Your assignment: What is needed is every line of the data that includes the word "content". Please copy each one.

Material to process:

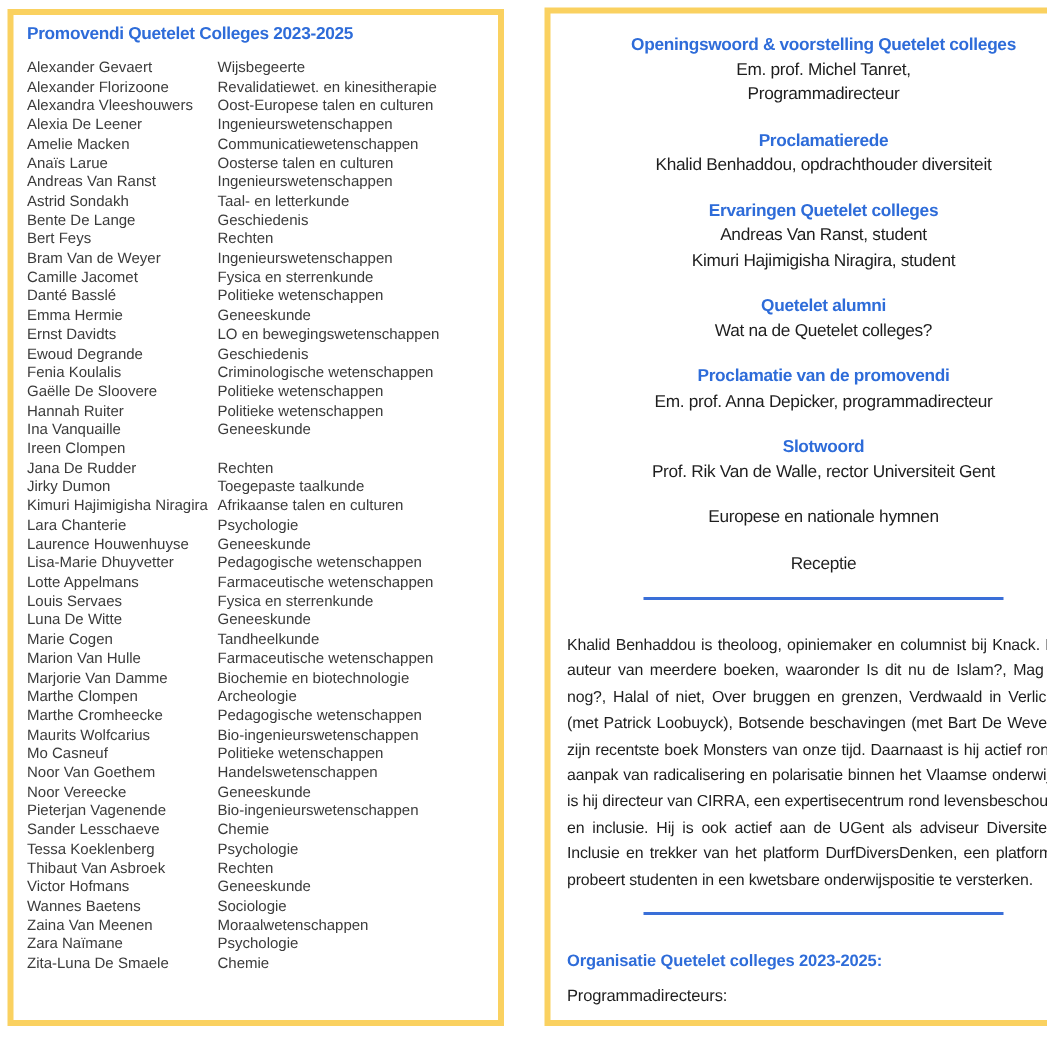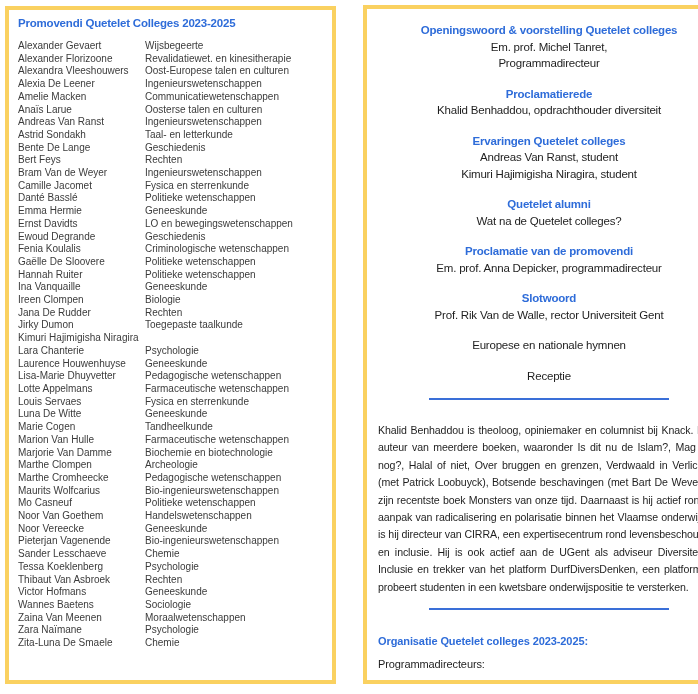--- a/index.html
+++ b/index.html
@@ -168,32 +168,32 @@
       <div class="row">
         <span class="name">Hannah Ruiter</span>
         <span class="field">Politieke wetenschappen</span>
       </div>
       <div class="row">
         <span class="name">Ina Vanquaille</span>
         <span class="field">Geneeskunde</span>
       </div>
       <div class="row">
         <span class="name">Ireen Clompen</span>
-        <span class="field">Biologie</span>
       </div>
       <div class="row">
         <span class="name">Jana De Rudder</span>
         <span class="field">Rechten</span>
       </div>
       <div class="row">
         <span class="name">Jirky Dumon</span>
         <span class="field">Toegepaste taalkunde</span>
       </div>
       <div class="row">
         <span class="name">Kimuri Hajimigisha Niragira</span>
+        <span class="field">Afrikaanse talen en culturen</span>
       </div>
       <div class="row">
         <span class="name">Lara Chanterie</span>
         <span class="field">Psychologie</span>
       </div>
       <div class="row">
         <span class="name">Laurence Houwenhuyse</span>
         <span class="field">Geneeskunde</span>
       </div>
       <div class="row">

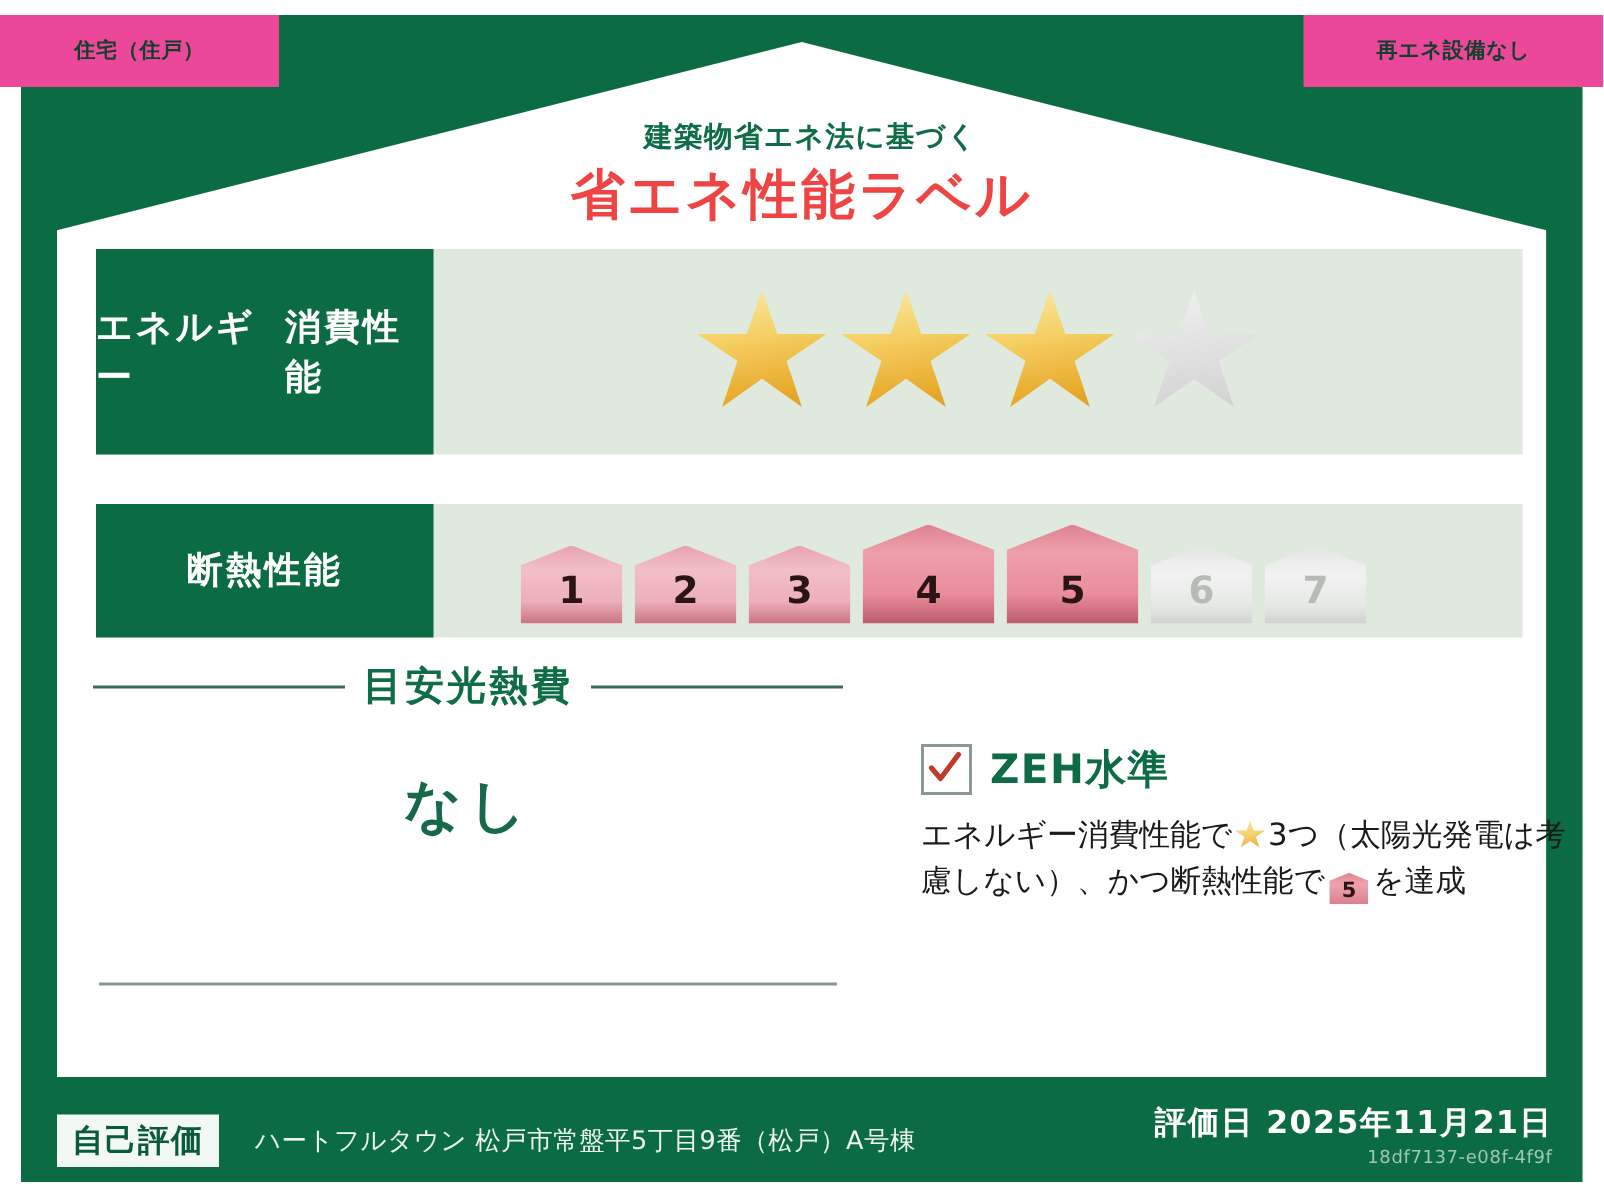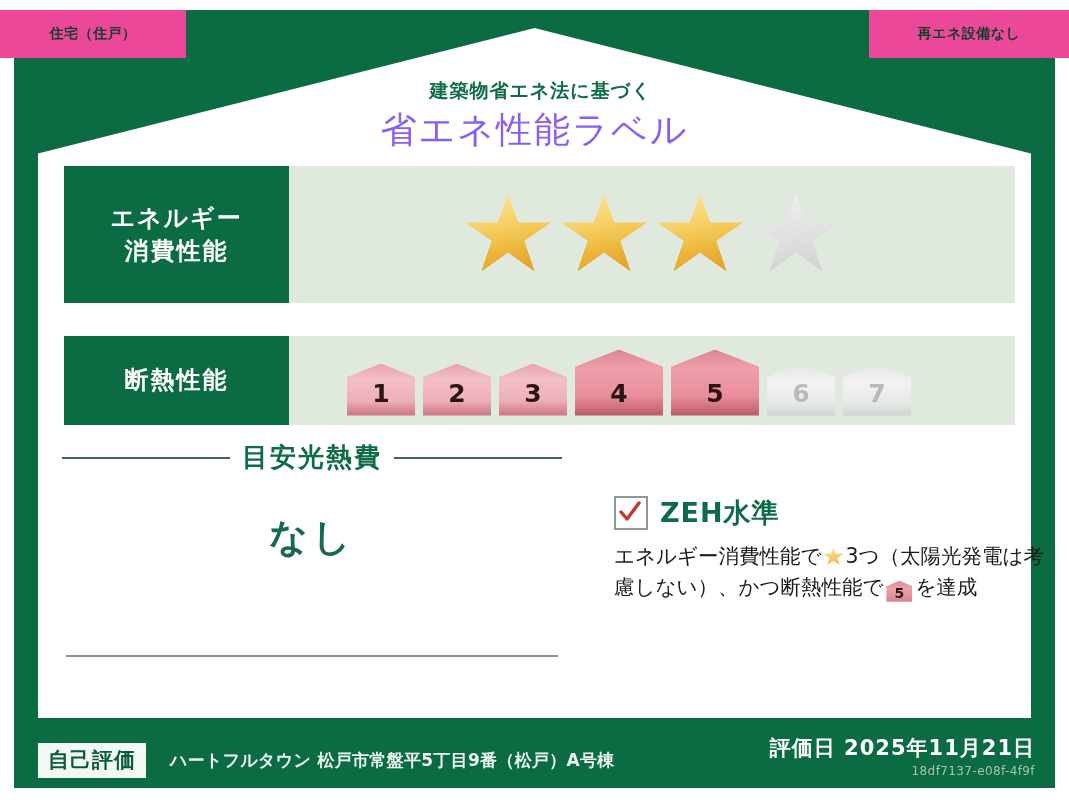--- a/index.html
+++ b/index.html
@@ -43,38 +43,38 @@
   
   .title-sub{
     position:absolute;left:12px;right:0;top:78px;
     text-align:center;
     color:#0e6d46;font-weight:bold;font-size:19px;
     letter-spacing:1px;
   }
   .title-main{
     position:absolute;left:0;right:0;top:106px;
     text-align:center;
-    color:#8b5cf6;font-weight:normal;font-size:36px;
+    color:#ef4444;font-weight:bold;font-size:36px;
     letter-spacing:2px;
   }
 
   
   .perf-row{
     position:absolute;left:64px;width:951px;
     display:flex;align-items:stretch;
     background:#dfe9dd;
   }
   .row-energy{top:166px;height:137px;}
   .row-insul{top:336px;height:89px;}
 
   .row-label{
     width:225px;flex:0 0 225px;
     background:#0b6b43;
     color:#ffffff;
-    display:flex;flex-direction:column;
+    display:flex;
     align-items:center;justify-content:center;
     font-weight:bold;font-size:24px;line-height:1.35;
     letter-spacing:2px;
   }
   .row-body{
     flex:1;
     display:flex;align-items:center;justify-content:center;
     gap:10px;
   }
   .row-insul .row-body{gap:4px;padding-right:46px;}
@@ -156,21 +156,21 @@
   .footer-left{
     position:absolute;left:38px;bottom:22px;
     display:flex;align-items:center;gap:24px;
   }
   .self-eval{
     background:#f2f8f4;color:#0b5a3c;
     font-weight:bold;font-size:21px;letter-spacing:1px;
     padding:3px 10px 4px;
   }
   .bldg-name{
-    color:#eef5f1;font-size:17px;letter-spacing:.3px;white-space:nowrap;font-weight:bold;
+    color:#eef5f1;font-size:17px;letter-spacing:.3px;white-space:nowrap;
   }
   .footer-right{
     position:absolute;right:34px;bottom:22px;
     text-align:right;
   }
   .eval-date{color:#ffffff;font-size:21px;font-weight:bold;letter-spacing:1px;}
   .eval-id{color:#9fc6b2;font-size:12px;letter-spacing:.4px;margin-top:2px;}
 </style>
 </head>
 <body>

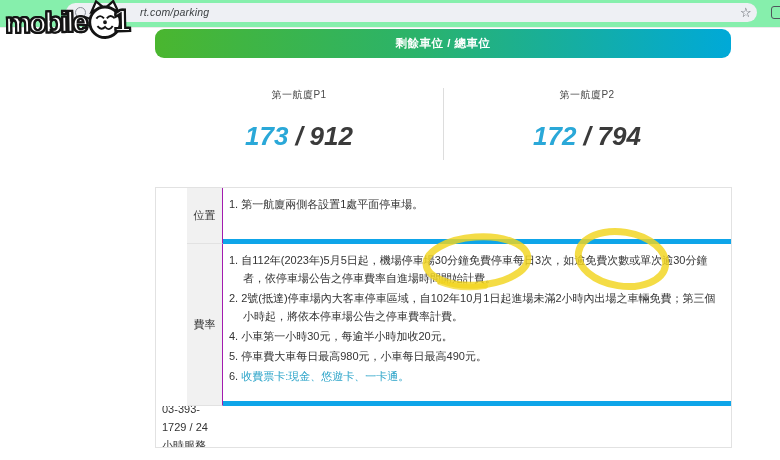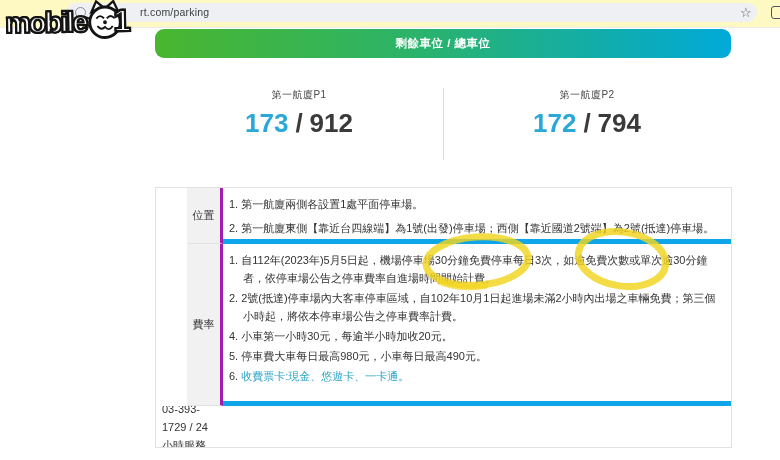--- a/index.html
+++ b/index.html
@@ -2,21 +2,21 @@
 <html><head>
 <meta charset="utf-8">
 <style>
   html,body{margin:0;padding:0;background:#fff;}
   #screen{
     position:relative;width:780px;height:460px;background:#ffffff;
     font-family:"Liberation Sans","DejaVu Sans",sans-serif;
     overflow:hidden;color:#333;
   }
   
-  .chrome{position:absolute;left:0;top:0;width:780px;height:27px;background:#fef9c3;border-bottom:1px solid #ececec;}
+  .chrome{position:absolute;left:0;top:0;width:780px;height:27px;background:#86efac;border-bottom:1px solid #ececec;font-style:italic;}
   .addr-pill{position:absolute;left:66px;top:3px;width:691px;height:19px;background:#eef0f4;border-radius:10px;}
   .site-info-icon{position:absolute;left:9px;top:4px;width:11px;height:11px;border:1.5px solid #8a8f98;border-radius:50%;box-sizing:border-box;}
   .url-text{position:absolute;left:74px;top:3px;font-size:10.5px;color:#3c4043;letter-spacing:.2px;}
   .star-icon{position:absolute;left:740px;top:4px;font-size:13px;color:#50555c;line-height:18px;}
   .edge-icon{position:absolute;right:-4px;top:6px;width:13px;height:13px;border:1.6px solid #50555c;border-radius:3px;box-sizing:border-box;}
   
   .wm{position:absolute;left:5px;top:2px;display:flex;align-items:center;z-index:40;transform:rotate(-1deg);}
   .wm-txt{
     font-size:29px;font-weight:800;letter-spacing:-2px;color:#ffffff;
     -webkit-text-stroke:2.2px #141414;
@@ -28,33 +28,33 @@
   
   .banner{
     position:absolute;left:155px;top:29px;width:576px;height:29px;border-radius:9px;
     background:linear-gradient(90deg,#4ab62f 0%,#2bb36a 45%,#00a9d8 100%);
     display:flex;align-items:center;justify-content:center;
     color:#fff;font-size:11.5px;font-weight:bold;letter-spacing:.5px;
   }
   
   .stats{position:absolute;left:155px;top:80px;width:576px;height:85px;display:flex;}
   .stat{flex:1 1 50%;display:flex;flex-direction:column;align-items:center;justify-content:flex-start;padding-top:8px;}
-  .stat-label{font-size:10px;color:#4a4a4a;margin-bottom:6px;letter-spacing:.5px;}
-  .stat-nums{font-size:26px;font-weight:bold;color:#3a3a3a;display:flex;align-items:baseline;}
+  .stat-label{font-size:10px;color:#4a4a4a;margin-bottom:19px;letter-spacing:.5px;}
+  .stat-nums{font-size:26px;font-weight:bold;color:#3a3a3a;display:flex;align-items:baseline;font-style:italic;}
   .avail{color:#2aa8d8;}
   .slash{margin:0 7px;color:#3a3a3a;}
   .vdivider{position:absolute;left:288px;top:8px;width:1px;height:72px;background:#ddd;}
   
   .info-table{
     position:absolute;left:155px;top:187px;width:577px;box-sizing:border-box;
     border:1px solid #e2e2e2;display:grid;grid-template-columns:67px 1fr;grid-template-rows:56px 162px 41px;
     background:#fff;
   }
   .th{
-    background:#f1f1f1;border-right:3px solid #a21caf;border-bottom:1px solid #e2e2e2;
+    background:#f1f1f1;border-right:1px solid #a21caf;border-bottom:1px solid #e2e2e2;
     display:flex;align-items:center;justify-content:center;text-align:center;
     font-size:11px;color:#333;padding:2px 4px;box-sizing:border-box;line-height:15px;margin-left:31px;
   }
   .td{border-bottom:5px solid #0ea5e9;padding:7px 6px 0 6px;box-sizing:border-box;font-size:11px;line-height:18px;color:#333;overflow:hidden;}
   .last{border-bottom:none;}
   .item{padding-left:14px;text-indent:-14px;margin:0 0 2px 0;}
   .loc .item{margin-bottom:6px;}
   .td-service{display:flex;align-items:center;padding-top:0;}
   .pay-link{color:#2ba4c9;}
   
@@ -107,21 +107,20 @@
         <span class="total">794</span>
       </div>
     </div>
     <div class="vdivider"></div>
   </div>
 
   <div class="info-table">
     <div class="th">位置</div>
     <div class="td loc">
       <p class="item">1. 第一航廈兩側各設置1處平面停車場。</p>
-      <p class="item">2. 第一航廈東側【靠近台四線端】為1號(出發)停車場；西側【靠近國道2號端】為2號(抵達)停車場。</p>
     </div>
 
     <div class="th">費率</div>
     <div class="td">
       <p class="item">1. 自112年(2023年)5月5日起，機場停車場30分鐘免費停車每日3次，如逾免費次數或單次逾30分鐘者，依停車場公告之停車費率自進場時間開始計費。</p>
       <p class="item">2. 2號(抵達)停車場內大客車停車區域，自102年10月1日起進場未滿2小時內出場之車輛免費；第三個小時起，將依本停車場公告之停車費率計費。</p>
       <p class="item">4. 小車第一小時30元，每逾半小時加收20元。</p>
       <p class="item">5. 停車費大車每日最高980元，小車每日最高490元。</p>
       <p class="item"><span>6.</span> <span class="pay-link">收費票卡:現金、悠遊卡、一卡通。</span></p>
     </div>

Solved problem:
     align-items:center;justify-content:center;
     display:flex;align-items:center;justify-content:center;
     display:flex;align-items:center;justify-content:center;
   .stat{flex:1 1 50%;display:flex;flex-direction:column;align-items:center;justify-content:flex-start;padding-top:8px;}
     display:flex;align-items:center;justify-content:center;text-align:center;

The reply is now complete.